1. I use google voice + Obihai 110 (highly recommend) as a free land-line, google voice will forward calls to both my cellphone and panasonic 7644M.
2. I have one cellphone paired directly with 7644M with link-to-cell.
3. Finally, I use link-to-cell to pair my computer with 7644M, so as to make computer calls with skype, etc.
Below are the results for this setup, I numbered them corresponding to the above 3 different ways of using the phone.

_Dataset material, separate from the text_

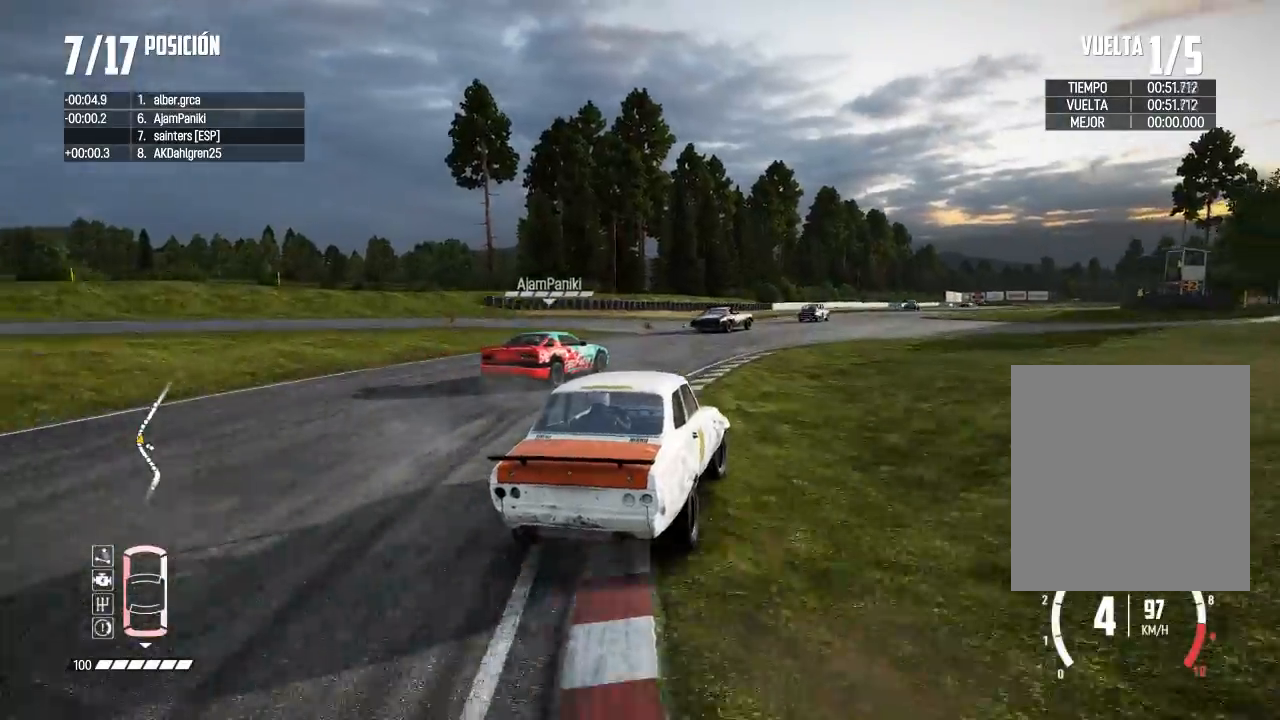
{"buttons": ["R2"], "left_stick": "center", "right_stick": "center", "events": [[250, "left_stick", "left"], [350, "left_stick", "center"]]}
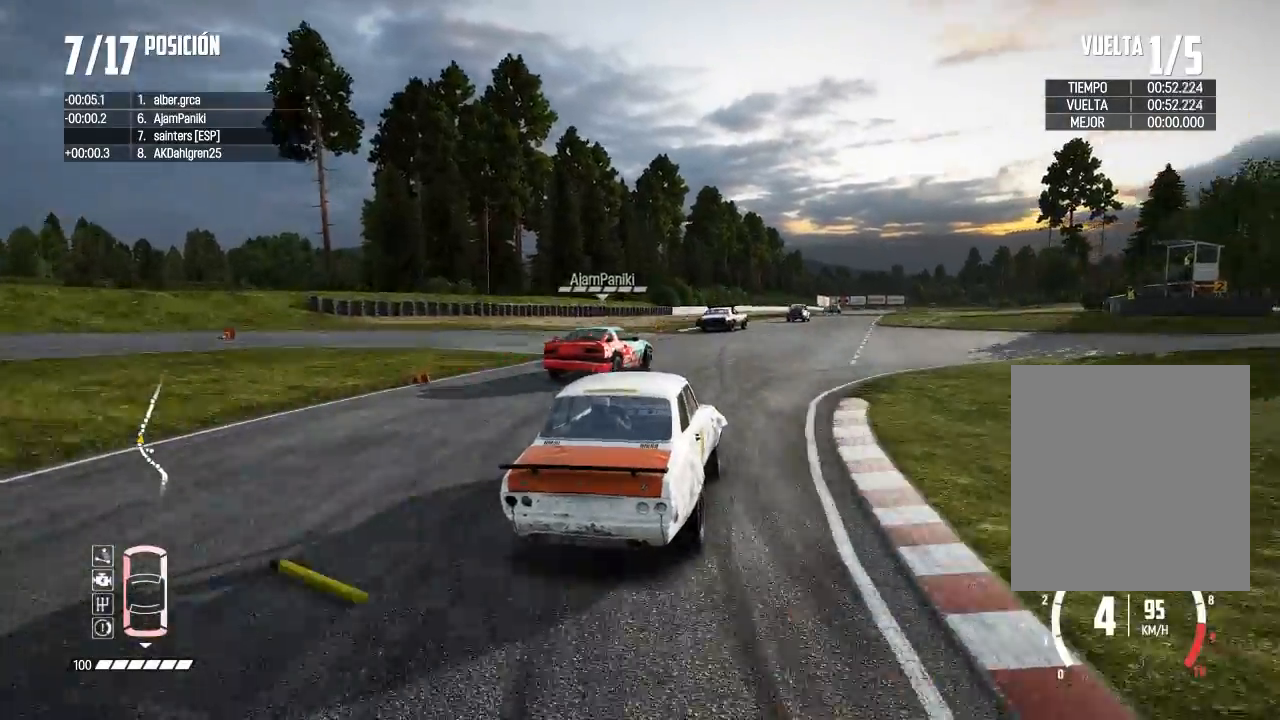
{"buttons": ["X", "R2"], "left_stick": "center", "right_stick": "center", "events": [[51, "R3", "down"], [167, "R3", "up"], [284, "X", "down"], [334, "left_stick", "left"], [468, "left_stick", "center"]]}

1. There is no problem using GV this way, I read from one previous review that if GV forwards calls to both a landline and a mobile-phone, there will be a glitch that the other side cannot hear your voice. But in my case, GV forwards calls to google chat (which is converted by ohihai 110 to voip signal), and mobile phone. And there isn't any glitch at all. When receiving a call, usually 7644M would ring first, then after 2-3 seconds, my cellphone rings, I can pick-up either phone to answer the call.
2. Basic feature of link-to-cell phones, works like a charm, really easy to setup. One thing worth mentioning is its ability to transfer contacts from mobile phone to landline. However, to copy all contacts together as a whole to 7644M, your phone need to support PBAP (phone book access profile), which seems not existing in my cellphone. So I have to transfer contacts individually. Another good thing is you can make multiple calls using different handset at the same time. For example, if one handset is making calls using cellphone signal, another handset can still use the land-line to call someone else. I believe there can be 3 simultaneous calls (1 land line, 2 link-to-cell) at maximum.
3. This is like using it as a bluetooth headset paired to computer. The manual doesn't mention anything about it, but it turns out working well. Here are the steps to achieve this. First, use link-to-cell to pair the phone with your computer. After pairing is successful, your computer will automatically install the drivers for this blue-tooth handset. Then in the sound and recording devices, you should be able to see one new device named blue-tooth hands free audio. Now, if you want to chat on skype with this handset, dial a random number (I dialed 1) using the handset via the computer link-to-cell, since this is an empty number, you will not be connected to anyone. But after a few beeps, the handset will establish a voice connection to your computer. You can now chat via skype or any other chatting software with your handset, assuming you have properly setup the sound devices within these softwares.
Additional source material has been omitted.